_Work required_: Search the records below for the word "Russie", then return every line where it appears.

[Transcribed page contents]
=== Section Start ===

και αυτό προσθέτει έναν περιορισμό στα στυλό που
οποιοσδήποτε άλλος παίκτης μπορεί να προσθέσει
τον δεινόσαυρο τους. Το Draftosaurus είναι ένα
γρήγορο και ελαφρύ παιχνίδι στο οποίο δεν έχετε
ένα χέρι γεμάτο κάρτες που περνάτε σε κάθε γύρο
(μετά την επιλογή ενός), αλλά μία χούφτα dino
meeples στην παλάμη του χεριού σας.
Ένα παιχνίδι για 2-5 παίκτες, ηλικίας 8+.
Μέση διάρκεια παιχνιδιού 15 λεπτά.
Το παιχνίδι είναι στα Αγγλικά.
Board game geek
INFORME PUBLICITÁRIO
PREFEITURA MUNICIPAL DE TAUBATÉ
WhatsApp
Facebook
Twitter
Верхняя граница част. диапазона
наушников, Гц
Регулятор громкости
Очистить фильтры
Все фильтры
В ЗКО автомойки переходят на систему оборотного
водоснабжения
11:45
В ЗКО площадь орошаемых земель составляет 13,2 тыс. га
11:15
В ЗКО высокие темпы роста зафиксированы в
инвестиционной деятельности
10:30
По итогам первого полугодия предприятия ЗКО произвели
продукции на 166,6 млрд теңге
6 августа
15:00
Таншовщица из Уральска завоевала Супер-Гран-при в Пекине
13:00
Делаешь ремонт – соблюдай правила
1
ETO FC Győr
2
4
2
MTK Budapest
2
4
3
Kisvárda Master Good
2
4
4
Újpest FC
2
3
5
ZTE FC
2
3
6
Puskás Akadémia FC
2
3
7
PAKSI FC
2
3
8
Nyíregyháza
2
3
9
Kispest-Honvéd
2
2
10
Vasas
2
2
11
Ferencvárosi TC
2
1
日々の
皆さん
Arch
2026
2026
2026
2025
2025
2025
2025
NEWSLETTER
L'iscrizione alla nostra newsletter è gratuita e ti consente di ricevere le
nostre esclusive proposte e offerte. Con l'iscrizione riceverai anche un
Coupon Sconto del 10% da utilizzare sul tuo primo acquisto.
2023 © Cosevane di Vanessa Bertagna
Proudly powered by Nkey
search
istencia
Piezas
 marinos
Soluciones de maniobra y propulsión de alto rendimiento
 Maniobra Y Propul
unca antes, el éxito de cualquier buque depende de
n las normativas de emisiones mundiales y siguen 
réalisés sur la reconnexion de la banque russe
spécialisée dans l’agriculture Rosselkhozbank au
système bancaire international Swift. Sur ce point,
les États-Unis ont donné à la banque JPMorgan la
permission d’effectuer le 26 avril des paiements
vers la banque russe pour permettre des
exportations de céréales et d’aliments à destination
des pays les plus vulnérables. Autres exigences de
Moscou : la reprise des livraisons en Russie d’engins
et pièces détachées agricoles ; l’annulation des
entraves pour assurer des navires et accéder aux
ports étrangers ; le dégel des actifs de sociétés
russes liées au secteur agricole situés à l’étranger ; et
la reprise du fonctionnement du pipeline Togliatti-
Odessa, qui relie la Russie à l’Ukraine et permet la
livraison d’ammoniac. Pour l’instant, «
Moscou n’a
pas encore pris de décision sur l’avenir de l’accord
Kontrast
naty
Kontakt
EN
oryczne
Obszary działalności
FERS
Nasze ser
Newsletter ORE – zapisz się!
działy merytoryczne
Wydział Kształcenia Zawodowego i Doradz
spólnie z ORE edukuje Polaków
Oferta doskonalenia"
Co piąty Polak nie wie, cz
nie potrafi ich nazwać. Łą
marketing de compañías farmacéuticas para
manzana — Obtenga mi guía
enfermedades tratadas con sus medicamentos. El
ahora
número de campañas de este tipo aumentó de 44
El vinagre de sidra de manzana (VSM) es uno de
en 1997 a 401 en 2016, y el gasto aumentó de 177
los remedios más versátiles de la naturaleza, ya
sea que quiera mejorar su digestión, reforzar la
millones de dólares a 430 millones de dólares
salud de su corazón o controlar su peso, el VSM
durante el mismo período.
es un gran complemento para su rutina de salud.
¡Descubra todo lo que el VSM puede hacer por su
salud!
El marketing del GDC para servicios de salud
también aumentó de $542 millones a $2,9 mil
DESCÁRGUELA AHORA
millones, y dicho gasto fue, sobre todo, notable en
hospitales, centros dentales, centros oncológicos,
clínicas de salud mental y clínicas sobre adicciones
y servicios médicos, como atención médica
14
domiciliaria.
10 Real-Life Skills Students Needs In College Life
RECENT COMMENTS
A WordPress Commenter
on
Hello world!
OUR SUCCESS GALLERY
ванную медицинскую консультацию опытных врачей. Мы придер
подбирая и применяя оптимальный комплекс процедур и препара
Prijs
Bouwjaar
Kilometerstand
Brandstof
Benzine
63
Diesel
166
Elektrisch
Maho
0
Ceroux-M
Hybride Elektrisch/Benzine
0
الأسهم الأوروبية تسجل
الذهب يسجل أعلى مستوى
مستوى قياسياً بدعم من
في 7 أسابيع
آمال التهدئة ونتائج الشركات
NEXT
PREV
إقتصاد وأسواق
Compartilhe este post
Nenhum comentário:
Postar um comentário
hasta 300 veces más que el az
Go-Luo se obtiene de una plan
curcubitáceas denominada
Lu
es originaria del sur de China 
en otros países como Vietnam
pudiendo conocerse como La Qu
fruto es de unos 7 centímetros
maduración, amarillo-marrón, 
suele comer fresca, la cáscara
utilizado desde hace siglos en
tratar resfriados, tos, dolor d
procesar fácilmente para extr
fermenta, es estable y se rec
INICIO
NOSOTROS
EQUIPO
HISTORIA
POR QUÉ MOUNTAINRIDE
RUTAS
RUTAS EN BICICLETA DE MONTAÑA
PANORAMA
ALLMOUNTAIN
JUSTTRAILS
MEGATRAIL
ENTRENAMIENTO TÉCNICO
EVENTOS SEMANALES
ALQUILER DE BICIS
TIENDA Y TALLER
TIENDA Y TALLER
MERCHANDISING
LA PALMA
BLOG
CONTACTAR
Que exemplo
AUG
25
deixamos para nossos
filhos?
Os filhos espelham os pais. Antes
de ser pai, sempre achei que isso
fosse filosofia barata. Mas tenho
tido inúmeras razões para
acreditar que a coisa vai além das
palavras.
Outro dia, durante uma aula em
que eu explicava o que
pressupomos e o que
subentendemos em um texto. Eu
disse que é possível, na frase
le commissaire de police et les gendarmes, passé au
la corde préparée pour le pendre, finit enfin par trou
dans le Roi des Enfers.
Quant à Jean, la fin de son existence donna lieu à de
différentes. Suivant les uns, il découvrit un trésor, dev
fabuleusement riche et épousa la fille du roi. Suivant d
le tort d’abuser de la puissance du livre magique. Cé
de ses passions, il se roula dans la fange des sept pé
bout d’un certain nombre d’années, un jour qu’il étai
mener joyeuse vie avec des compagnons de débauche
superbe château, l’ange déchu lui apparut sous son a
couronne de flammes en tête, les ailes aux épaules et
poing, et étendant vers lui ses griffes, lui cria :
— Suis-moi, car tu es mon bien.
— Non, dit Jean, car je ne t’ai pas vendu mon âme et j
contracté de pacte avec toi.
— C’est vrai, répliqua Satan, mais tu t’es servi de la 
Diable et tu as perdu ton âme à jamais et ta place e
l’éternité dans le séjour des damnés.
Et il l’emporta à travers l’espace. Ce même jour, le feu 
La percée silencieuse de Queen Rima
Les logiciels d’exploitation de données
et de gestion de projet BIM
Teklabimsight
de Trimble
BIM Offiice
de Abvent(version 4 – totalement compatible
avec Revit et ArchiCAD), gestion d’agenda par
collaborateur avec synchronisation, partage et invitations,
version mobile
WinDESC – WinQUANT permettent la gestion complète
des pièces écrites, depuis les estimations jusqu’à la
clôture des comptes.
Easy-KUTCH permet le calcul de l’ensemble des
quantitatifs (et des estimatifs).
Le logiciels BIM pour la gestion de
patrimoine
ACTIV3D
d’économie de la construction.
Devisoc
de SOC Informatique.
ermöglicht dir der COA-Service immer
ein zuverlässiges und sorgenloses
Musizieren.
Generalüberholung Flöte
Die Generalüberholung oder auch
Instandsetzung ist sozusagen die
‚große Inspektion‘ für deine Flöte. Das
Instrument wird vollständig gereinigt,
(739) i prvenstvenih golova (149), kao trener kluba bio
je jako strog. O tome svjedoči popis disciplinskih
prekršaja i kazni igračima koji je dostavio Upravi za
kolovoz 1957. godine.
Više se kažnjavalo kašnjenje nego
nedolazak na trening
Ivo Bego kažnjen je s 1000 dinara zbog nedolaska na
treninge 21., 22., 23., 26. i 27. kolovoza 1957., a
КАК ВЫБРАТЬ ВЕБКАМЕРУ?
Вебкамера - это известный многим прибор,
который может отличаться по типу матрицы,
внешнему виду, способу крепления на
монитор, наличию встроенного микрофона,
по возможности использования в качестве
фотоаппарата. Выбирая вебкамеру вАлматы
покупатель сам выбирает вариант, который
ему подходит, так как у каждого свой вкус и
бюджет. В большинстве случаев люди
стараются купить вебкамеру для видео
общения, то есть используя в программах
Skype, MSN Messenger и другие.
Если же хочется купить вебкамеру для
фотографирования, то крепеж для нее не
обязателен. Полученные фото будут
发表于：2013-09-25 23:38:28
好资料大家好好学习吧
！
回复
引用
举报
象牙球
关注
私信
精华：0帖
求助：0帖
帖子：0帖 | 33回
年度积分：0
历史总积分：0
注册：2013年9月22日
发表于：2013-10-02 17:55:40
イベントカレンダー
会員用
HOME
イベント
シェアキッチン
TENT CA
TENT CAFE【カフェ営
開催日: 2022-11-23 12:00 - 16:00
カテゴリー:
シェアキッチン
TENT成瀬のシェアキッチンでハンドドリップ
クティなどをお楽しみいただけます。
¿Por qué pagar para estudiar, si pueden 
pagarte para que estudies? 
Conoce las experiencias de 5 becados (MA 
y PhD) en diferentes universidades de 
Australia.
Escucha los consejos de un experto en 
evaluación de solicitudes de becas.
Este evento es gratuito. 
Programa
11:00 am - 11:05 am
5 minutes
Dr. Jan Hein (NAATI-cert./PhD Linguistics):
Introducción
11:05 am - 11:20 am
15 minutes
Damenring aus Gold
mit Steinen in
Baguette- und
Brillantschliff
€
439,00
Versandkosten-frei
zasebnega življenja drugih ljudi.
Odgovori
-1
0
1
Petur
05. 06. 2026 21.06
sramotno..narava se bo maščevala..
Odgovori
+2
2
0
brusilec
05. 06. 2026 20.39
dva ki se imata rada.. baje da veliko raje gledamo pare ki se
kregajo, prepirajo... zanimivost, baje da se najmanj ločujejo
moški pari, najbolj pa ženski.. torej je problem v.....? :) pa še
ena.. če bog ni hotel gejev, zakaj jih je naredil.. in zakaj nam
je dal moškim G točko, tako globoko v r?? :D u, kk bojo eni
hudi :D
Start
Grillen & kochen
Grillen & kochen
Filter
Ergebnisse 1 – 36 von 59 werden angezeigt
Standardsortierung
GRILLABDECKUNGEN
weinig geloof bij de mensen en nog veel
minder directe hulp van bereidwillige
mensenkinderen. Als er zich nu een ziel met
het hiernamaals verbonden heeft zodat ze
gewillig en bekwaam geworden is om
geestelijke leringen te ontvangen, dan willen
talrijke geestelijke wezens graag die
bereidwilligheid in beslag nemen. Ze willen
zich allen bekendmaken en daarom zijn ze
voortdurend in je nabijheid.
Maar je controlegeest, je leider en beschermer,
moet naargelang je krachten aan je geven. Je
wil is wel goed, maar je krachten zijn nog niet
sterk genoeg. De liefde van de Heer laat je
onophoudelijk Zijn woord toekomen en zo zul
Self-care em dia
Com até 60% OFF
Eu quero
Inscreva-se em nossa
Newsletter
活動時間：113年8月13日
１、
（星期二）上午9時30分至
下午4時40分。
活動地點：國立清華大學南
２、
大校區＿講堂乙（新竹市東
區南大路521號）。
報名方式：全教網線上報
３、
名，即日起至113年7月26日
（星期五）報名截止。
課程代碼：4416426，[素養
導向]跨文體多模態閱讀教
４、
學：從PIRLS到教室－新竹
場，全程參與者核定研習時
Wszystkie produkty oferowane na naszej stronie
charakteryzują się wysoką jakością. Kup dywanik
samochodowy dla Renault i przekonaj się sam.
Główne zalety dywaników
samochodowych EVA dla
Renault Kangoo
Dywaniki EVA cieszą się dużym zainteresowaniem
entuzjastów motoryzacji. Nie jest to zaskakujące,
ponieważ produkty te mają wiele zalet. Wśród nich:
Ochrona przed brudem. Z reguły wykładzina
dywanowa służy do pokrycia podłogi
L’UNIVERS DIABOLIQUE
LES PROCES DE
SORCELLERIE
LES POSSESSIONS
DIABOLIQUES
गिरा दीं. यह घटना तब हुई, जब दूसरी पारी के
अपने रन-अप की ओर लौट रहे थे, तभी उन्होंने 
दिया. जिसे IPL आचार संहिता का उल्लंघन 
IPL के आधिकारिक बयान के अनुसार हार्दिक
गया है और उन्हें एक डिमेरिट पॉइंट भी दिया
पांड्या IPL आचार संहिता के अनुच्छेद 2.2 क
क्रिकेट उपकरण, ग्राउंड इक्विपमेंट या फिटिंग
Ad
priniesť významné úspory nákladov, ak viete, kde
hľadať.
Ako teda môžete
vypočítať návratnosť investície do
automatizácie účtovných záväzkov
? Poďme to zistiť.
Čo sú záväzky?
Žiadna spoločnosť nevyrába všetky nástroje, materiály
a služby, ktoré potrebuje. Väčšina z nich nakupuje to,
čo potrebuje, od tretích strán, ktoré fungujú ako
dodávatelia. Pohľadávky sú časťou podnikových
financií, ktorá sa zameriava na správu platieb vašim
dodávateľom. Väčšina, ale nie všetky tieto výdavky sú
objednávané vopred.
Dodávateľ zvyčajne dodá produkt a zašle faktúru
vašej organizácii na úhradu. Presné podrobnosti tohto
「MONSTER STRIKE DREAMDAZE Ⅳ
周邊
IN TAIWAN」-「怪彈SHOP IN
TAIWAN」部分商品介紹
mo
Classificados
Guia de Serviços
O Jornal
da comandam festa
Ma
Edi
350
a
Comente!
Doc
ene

=== Section End ===

_Answer space_:
Moscou : la reprise des livraisons en Russie d’engins
Odessa, qui relie la Russie à l’Ukraine et permet la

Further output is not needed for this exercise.